- Assigned task 1 -
Who sent the reply shown in the email header below?

- Selected passage -
All of lore.kernel.org
 help / color / mirror / Atom feed
From: Vincent Guittot <vincent.guittot@linaro.org>
To: Tim Chen <tim.c.chen@linux.intel.com>
Cc: mingo@redhat.com, peterz@infradead.org, juri.lelli@redhat.com,
	dietmar.eggemann@arm.com, rostedt@goodmis.org,
	bsegall@google.com, mgorman@suse.de, bristot@redhat.com,
	linux-kernel@vger.kernel.org
Subject: Re: [PATCH v3 0/5] Improve newidle lb cost tracking and early abort
Date: Thu, 28 Oct 2021 14:15:30 +0200	[thread overview]
Message-ID: <20211028121530.GA19512@vingu-book> (raw)

Figure understanding tasks:
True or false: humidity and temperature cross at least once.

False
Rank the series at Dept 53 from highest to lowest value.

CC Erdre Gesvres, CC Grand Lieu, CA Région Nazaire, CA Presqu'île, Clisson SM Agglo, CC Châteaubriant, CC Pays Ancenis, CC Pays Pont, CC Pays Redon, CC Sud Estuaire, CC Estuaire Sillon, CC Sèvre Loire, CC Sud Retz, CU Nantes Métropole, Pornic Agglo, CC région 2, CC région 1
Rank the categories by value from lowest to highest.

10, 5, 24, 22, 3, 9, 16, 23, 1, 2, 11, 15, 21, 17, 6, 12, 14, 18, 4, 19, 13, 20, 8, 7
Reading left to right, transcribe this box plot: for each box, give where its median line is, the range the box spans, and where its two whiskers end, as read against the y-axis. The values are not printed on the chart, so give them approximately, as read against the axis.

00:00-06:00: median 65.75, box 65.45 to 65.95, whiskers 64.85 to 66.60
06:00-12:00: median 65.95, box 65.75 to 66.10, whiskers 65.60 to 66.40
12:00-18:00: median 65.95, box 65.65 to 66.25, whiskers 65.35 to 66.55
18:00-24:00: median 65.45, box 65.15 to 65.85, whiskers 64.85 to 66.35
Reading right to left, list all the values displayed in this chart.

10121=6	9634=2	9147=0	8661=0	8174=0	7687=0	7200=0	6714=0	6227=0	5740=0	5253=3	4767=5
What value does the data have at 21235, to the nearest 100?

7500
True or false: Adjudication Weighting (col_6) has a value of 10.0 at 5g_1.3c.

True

- Assigned task 2 -
Please repeat the figure understanding listing above word for word, keeping every line unchanged.

- Answer 1 -
Vincent Guittot

- Answer 2 -
True or false: humidity and temperature cross at least once.

False
Rank the series at Dept 53 from highest to lowest value.

CC Erdre Gesvres, CC Grand Lieu, CA Région Nazaire, CA Presqu'île, Clisson SM Agglo, CC Châteaubriant, CC Pays Ancenis, CC Pays Pont, CC Pays Redon, CC Sud Estuaire, CC Estuaire Sillon, CC Sèvre Loire, CC Sud Retz, CU Nantes Métropole, Pornic Agglo, CC région 2, CC région 1
Rank the categories by value from lowest to highest.

10, 5, 24, 22, 3, 9, 16, 23, 1, 2, 11, 15, 21, 17, 6, 12, 14, 18, 4, 19, 13, 20, 8, 7
Reading left to right, transcribe this box plot: for each box, give where its median line is, the range the box spans, and where its two whiskers end, as read against the y-axis. The values are not printed on the chart, so give them approximately, as read against the axis.

00:00-06:00: median 65.75, box 65.45 to 65.95, whiskers 64.85 to 66.60
06:00-12:00: median 65.95, box 65.75 to 66.10, whiskers 65.60 to 66.40
12:00-18:00: median 65.95, box 65.65 to 66.25, whiskers 65.35 to 66.55
18:00-24:00: median 65.45, box 65.15 to 65.85, whiskers 64.85 to 66.35
Reading right to left, list all the values displayed in this chart.

10121=6	9634=2	9147=0	8661=0	8174=0	7687=0	7200=0	6714=0	6227=0	5740=0	5253=3	4767=5
What value does the data have at 21235, to the nearest 100?

7500
True or false: Adjudication Weighting (col_6) has a value of 10.0 at 5g_1.3c.

True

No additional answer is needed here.